▸ **Your task**
Restate word for word the lines in the listing below, starting at the line containing "23: (608, 562)" and ending at the line containing "56: (792, 866)", both included; leave out the rest.

┏━━

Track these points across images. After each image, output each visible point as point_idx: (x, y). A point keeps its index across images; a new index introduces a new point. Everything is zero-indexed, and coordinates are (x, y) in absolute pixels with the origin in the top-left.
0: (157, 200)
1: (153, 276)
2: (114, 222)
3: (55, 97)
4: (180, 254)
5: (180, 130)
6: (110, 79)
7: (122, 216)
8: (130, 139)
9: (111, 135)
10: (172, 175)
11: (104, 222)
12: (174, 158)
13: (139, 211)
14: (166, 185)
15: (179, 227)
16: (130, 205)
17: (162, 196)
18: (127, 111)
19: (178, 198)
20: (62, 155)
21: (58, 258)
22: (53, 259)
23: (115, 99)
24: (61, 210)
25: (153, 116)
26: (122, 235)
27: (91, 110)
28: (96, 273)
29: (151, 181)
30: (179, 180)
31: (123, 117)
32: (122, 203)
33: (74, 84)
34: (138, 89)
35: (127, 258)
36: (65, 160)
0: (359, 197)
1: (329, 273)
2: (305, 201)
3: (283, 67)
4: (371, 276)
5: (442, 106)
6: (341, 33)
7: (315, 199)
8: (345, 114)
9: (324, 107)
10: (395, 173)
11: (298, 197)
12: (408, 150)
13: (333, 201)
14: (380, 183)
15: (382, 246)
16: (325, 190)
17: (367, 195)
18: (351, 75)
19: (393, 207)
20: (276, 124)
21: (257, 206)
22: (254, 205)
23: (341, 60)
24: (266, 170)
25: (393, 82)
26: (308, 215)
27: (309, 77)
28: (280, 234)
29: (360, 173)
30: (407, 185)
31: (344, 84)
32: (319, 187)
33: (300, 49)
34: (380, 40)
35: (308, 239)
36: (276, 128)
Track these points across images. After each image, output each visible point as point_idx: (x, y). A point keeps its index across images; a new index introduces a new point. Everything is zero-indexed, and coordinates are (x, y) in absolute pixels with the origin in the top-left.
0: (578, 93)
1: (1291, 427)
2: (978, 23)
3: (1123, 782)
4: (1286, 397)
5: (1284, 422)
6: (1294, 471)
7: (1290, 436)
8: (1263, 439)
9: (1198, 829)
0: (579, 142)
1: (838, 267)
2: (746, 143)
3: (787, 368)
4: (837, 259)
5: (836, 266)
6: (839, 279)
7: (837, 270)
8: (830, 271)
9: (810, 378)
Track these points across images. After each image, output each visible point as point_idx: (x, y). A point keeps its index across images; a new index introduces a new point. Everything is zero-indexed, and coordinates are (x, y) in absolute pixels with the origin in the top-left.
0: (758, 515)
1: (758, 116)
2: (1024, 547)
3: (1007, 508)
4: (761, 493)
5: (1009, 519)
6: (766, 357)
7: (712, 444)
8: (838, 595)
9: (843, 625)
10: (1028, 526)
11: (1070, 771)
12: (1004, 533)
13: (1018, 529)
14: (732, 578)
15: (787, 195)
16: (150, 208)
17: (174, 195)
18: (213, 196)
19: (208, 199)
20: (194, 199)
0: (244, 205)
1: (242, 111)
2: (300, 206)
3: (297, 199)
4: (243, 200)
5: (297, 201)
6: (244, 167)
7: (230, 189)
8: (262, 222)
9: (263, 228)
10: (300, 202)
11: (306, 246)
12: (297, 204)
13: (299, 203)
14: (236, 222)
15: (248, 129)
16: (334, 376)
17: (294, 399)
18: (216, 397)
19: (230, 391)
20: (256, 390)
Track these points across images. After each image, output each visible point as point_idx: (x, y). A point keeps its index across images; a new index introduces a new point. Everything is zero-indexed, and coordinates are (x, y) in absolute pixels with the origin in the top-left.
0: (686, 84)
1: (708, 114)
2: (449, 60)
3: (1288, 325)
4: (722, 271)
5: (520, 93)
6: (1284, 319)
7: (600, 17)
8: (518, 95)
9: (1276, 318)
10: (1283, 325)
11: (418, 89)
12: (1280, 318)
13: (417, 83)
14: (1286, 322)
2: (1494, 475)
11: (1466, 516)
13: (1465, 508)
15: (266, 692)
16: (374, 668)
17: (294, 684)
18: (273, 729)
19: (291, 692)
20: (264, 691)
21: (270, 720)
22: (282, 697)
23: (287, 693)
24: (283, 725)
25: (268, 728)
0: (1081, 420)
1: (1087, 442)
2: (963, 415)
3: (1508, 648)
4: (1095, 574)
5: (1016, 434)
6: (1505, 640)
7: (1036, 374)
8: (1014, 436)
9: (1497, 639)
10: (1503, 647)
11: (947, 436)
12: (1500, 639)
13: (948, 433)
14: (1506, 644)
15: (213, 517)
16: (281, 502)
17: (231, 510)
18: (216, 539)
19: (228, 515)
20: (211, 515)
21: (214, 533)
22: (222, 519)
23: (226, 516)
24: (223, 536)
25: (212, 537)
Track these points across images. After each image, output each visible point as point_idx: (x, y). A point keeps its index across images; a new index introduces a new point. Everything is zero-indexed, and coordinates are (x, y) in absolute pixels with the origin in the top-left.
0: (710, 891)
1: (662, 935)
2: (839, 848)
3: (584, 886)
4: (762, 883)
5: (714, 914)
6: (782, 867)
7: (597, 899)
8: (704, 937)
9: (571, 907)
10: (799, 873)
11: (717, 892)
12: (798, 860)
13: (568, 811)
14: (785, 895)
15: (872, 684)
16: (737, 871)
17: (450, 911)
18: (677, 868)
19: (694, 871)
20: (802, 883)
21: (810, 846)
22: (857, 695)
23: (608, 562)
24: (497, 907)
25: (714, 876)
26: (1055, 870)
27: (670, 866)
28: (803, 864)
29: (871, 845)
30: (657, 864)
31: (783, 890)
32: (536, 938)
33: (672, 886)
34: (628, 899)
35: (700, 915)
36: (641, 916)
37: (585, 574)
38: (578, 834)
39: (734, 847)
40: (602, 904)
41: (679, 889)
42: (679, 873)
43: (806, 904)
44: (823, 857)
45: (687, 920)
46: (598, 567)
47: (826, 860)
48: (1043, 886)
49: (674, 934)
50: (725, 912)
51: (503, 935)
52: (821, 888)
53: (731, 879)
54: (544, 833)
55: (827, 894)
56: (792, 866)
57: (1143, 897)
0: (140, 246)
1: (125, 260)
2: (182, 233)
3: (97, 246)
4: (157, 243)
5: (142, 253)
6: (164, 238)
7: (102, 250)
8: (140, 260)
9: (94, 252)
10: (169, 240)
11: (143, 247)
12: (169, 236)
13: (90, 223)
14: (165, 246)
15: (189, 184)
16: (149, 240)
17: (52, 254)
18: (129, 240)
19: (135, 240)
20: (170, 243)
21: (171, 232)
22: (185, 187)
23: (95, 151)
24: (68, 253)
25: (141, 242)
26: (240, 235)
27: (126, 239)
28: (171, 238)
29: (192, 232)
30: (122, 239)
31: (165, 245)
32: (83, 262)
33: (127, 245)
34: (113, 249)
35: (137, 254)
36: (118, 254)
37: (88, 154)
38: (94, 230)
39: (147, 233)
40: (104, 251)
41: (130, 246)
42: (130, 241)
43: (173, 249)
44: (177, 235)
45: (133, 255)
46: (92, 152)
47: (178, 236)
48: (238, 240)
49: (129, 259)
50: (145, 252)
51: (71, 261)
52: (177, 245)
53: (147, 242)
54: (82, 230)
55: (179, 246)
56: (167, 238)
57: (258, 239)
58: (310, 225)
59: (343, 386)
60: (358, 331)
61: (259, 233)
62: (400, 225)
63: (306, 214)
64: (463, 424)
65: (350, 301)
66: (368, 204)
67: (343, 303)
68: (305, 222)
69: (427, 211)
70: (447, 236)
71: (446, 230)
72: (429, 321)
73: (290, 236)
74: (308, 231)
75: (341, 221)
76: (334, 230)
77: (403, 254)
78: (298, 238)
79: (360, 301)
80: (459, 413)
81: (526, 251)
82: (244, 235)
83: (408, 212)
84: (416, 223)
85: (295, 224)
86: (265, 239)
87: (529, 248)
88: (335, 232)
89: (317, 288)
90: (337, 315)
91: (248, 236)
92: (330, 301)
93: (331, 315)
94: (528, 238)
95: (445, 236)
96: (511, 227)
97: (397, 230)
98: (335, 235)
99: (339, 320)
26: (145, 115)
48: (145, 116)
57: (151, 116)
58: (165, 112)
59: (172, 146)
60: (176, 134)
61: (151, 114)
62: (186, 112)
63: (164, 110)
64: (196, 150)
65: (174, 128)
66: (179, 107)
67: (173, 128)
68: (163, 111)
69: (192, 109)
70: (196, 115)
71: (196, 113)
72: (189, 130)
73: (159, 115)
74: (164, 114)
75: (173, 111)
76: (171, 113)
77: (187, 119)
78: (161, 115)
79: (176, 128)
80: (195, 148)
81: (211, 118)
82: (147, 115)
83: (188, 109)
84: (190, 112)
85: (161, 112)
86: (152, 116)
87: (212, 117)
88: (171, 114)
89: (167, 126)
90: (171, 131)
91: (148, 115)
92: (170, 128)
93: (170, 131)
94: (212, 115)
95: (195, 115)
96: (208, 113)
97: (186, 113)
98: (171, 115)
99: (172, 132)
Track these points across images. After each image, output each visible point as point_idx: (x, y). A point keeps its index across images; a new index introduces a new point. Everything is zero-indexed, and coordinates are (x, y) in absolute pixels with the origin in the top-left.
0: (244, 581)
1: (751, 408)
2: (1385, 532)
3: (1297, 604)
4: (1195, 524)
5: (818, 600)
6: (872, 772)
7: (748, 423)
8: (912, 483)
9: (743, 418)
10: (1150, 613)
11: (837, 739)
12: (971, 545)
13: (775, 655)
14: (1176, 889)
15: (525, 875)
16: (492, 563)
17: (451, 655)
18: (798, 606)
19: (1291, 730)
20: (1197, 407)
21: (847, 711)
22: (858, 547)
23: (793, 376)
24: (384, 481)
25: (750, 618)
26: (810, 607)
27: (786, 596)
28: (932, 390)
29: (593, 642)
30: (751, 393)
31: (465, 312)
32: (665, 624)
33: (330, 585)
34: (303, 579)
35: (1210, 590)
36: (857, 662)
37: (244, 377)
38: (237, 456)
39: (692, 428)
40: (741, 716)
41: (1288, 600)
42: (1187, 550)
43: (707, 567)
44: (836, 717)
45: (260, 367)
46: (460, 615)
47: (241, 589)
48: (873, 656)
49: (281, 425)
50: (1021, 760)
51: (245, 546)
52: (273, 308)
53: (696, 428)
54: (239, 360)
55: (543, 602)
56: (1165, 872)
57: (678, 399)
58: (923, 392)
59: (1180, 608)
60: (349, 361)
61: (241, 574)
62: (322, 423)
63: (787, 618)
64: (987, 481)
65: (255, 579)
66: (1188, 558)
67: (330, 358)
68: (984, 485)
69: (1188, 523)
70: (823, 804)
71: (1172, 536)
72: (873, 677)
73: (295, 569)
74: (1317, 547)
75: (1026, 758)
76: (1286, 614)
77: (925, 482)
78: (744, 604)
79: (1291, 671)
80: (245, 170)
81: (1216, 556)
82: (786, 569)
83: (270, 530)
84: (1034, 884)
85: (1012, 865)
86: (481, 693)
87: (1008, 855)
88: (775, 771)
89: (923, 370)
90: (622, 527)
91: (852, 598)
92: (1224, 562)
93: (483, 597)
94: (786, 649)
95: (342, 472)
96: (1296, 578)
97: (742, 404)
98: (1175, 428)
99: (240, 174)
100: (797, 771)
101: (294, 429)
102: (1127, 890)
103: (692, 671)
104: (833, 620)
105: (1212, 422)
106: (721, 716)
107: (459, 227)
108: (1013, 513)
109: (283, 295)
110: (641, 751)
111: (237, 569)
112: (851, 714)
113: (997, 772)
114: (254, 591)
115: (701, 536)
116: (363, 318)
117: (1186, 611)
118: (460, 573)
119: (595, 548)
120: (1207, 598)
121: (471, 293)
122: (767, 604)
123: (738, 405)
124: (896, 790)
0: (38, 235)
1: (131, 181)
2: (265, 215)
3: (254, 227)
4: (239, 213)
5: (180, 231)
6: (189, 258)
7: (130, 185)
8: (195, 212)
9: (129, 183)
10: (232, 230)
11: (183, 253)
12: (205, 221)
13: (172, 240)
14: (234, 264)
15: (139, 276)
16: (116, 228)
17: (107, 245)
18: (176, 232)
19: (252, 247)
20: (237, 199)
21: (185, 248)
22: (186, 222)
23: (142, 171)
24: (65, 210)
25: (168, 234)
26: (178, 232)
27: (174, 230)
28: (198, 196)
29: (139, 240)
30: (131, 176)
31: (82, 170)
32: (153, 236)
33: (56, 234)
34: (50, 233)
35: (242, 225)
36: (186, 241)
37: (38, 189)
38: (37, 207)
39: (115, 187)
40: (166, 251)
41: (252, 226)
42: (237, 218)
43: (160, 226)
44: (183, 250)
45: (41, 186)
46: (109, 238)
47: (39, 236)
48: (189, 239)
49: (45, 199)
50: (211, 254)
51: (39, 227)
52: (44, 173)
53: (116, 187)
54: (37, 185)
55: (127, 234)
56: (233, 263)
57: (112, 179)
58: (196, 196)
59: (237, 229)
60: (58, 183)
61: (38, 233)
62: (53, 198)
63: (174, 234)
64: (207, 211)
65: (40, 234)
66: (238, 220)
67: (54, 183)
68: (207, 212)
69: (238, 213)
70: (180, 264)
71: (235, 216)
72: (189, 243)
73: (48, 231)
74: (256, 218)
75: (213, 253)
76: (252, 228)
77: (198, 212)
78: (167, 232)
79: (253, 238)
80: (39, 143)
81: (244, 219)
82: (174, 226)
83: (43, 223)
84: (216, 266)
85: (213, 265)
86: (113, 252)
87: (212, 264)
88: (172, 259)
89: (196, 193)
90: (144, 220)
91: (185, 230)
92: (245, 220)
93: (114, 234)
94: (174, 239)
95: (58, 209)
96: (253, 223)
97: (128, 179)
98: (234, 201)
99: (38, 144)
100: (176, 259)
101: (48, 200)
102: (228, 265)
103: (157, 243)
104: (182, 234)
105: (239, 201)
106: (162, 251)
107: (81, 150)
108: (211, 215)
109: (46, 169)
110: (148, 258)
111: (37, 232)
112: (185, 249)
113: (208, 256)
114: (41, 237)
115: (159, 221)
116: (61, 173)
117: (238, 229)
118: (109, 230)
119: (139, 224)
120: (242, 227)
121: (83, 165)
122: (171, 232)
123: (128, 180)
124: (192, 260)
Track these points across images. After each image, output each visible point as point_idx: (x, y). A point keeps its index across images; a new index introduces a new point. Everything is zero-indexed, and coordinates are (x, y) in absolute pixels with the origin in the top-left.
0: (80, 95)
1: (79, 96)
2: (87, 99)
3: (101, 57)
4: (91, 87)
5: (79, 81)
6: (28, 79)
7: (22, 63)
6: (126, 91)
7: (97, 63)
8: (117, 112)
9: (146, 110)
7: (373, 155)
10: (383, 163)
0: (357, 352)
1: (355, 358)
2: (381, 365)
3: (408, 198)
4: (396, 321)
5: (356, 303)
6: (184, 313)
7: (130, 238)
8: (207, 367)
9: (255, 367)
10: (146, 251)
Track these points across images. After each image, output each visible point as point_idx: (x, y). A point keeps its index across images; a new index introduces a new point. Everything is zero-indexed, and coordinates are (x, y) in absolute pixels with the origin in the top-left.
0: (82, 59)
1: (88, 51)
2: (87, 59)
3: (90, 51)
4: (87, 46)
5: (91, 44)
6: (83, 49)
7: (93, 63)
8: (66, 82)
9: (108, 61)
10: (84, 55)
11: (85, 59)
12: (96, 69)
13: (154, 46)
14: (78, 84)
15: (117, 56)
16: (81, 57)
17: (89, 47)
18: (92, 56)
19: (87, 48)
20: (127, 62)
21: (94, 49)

┗━━

▸ **Answer to the problem**
23: (608, 562)
24: (497, 907)
25: (714, 876)
26: (1055, 870)
27: (670, 866)
28: (803, 864)
29: (871, 845)
30: (657, 864)
31: (783, 890)
32: (536, 938)
33: (672, 886)
34: (628, 899)
35: (700, 915)
36: (641, 916)
37: (585, 574)
38: (578, 834)
39: (734, 847)
40: (602, 904)
41: (679, 889)
42: (679, 873)
43: (806, 904)
44: (823, 857)
45: (687, 920)
46: (598, 567)
47: (826, 860)
48: (1043, 886)
49: (674, 934)
50: (725, 912)
51: (503, 935)
52: (821, 888)
53: (731, 879)
54: (544, 833)
55: (827, 894)
56: (792, 866)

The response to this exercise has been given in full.